Rehabilitation of the airport’s runway comes as the nation anticipates a recovery in the country’s tourism industry as the world wriggles out of the Covid-19 pandemic that spawned closure of borders and limit in air travel.
Government is expanding local commercial airports to facilitate trade and tourism and Buffalo Range is one of them.
The airport is the gateway to the Lowveld which has vast tourism potential while the sugar industry will also benefit from improved access to air travel.
Permanent Secretary for DDF in the Office of the President and Cabinet Mr Christopher Shumba, who toured Buffalo Range to assess progress, expressed satisfaction.
Mr Shumba said work on the initial phase of rehabilitating the airport’s runway will be completed this month.
“We are doing rehabilitation of the runway, working on the runway and by 15 October we should start the actual resurfacing and this project is being done after we received funding from the Government,” he said.
The rehabilitation exercise entails working on the runway shoulders and attending to cracks. Taxiways at the airport will also be attended.
The runway straddles nearly 1 600 metres.
DDF’s rehabilitation work is expected to pave way for more aircraft to ply the Buffalo Range route.
Besides private wildlife sanctuaries in the south-eastern Lowveld, the airport is also a window for tourists to the world-acclaimed Gonarezhou National Park.
Gonarezhou is also part of the Great Limpopo Transfrontier Park, which is arguably the largest wildlife habitat in the world in terms of size and flora and fauna diversity.

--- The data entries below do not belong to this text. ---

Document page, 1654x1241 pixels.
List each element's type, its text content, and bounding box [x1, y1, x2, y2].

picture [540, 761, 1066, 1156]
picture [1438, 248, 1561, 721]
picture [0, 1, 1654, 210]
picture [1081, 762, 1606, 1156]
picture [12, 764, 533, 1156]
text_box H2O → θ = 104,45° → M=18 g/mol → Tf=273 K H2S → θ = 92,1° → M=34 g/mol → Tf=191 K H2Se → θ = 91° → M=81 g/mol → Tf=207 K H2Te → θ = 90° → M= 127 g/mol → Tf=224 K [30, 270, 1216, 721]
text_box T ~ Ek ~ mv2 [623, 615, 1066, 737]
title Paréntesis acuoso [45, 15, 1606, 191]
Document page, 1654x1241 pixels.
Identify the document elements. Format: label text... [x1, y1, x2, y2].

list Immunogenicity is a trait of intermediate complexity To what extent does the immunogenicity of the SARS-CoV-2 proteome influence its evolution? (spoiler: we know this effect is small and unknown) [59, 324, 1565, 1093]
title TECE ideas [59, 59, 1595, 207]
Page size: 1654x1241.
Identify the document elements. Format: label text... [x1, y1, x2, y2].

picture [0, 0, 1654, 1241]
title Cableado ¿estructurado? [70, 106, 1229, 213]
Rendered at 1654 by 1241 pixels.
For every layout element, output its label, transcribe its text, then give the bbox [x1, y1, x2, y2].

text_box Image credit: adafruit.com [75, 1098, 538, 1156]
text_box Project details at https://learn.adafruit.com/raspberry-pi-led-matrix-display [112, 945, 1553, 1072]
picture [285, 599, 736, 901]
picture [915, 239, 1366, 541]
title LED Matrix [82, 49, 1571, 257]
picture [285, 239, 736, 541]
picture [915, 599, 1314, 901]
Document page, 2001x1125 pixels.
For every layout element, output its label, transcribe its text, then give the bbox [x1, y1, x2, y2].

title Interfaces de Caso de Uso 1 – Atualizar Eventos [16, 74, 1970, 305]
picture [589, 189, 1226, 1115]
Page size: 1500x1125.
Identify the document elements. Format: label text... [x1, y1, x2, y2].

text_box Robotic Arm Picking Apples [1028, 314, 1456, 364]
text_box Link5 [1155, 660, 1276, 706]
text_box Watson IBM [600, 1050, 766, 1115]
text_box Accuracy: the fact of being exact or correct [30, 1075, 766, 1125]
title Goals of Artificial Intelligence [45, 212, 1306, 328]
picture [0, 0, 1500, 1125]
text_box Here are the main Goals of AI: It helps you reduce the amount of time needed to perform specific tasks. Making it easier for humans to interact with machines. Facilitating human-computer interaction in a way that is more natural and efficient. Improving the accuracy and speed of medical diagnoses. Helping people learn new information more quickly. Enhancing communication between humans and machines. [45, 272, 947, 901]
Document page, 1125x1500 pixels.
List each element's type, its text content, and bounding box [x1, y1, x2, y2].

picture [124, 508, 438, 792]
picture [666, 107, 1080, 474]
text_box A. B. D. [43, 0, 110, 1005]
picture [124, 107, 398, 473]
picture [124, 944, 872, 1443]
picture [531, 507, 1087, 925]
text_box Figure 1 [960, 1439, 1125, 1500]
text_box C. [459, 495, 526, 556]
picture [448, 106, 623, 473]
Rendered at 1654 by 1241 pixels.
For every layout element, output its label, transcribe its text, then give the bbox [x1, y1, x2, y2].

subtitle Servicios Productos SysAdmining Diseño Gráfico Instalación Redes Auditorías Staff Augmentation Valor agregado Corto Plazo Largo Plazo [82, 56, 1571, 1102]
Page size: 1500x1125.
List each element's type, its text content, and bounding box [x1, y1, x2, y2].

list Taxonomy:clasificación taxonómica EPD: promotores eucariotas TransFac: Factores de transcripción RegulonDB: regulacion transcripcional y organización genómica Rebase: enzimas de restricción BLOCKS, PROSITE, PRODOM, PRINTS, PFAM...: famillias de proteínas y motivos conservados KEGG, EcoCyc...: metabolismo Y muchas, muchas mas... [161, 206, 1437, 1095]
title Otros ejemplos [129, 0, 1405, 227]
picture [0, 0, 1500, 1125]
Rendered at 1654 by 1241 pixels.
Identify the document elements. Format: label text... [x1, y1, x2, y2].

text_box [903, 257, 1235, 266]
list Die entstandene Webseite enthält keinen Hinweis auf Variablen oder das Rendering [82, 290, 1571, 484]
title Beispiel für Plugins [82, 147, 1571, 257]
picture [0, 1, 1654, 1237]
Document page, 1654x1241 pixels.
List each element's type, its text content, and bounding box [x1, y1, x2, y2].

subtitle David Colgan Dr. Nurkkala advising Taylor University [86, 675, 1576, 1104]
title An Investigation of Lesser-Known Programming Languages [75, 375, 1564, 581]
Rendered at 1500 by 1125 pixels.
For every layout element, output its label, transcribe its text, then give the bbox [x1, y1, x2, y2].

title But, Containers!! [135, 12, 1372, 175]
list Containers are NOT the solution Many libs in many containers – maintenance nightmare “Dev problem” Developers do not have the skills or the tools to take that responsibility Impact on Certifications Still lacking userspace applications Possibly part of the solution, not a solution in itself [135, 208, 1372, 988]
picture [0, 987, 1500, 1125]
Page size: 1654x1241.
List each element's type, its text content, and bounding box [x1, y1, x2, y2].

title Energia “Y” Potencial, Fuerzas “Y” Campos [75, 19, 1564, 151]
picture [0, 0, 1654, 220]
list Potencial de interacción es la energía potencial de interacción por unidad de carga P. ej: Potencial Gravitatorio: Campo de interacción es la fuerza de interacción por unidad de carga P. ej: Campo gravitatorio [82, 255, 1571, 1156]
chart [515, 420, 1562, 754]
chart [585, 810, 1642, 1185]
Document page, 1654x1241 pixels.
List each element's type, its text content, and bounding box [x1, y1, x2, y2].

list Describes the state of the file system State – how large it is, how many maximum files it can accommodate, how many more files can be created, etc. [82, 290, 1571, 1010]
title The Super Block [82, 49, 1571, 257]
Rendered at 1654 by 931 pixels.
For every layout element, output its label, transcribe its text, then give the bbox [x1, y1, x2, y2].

The transfrontier park joins together Gonarezhou with South Africa’s famous Kruger National Park and Mozambique’s Limpopo National Park.
Mozambique and South Africa, like Zimbabwe, have also been busy upgrading tourism facilities in their sides of the park to create a wonderful experience for tourists.
President Mnangagwa’s administration has identified tourism as one of the low hanging fruits with potential to accrue quick win benefits for the national economy as Zimbabwe strives for upper middle income economy status by 2030.